DATA SECTION ->
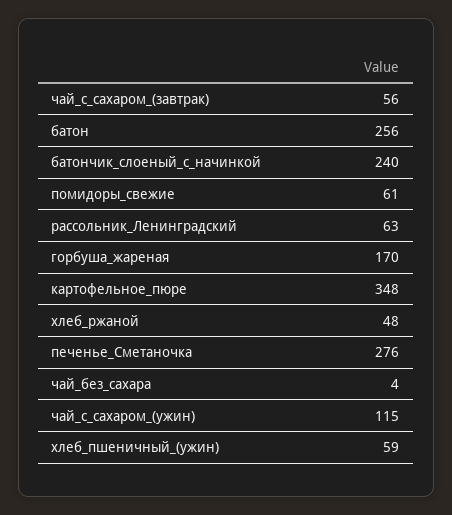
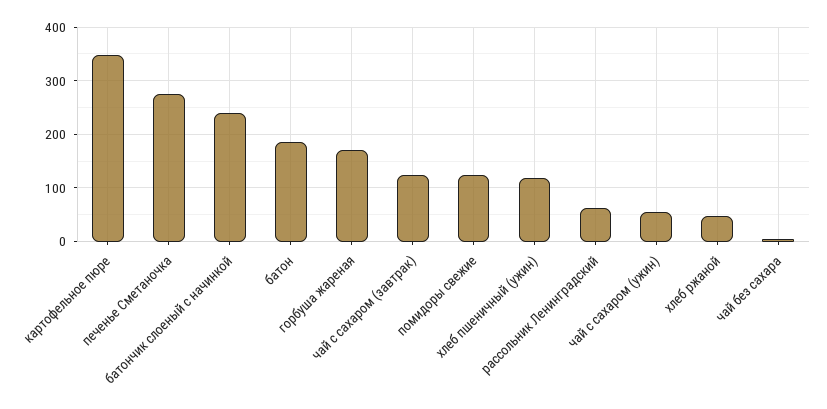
чай_с_сахаром_(завтрак): 56 -> 120
батон: 256 -> 180
помидоры_свежие: 61 -> 120
чай_с_сахаром_(ужин): 115 -> 60
хлеб_пшеничный_(ужин): 59 -> 120

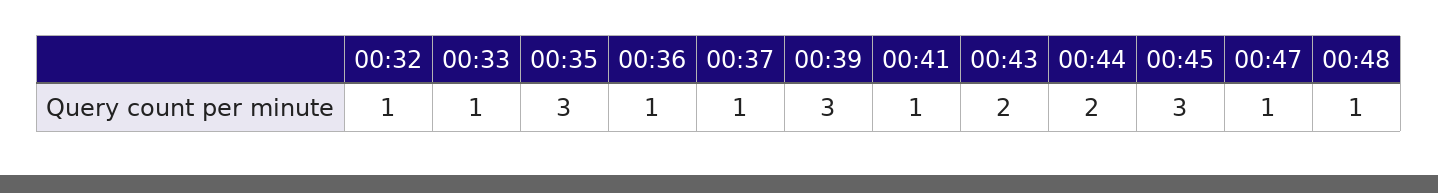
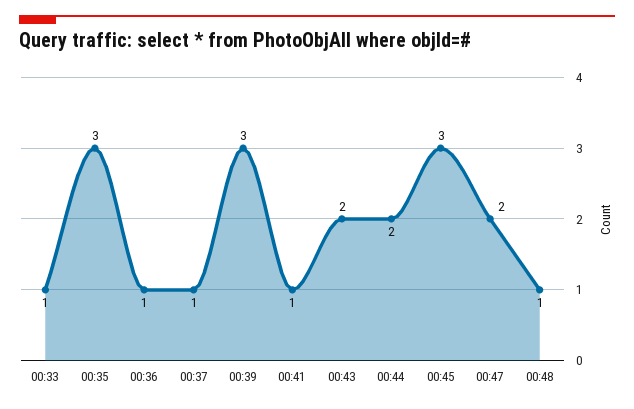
00:32: 1 -> none
00:47: 1 -> 2

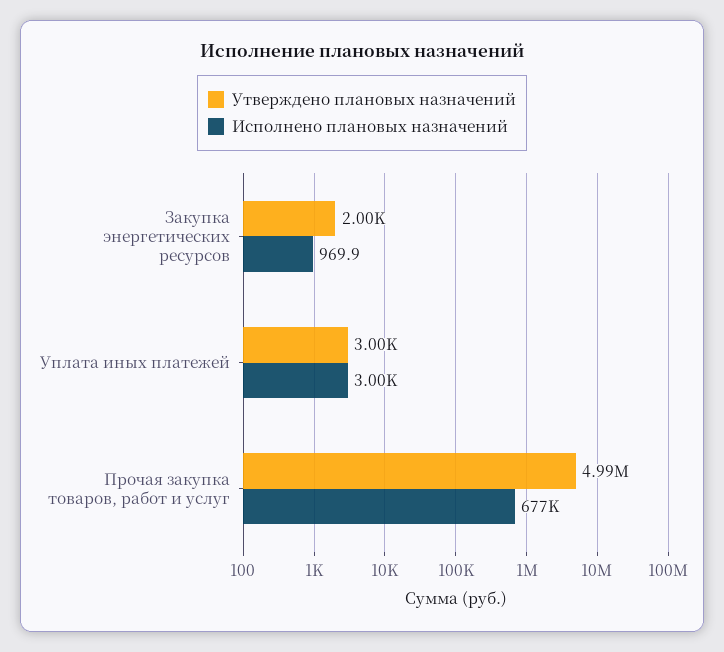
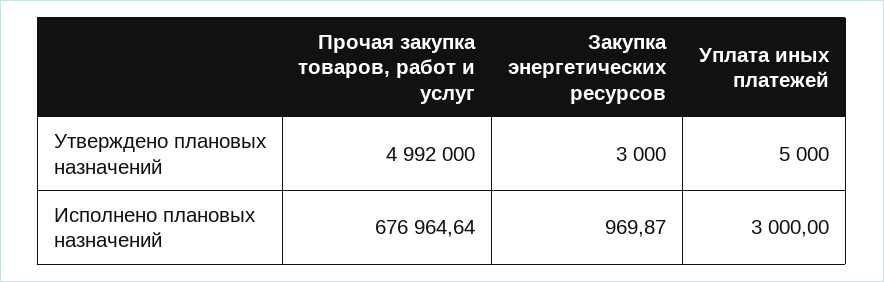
Утверждено плановых назначений, Закупка энергетических ресурсов: 2000 -> 3000
Утверждено плановых назначений, Уплата иных платежей: 3000 -> 5000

EXERCISE DESCRIPTION -> Wherever the string "ужин" appears in the records above, copy the line it sits in.

OUTPUT FOR THIS TASK ->
чай_с_сахаром_(ужин): 115 -> 60
хлеб_пшеничный_(ужин): 59 -> 120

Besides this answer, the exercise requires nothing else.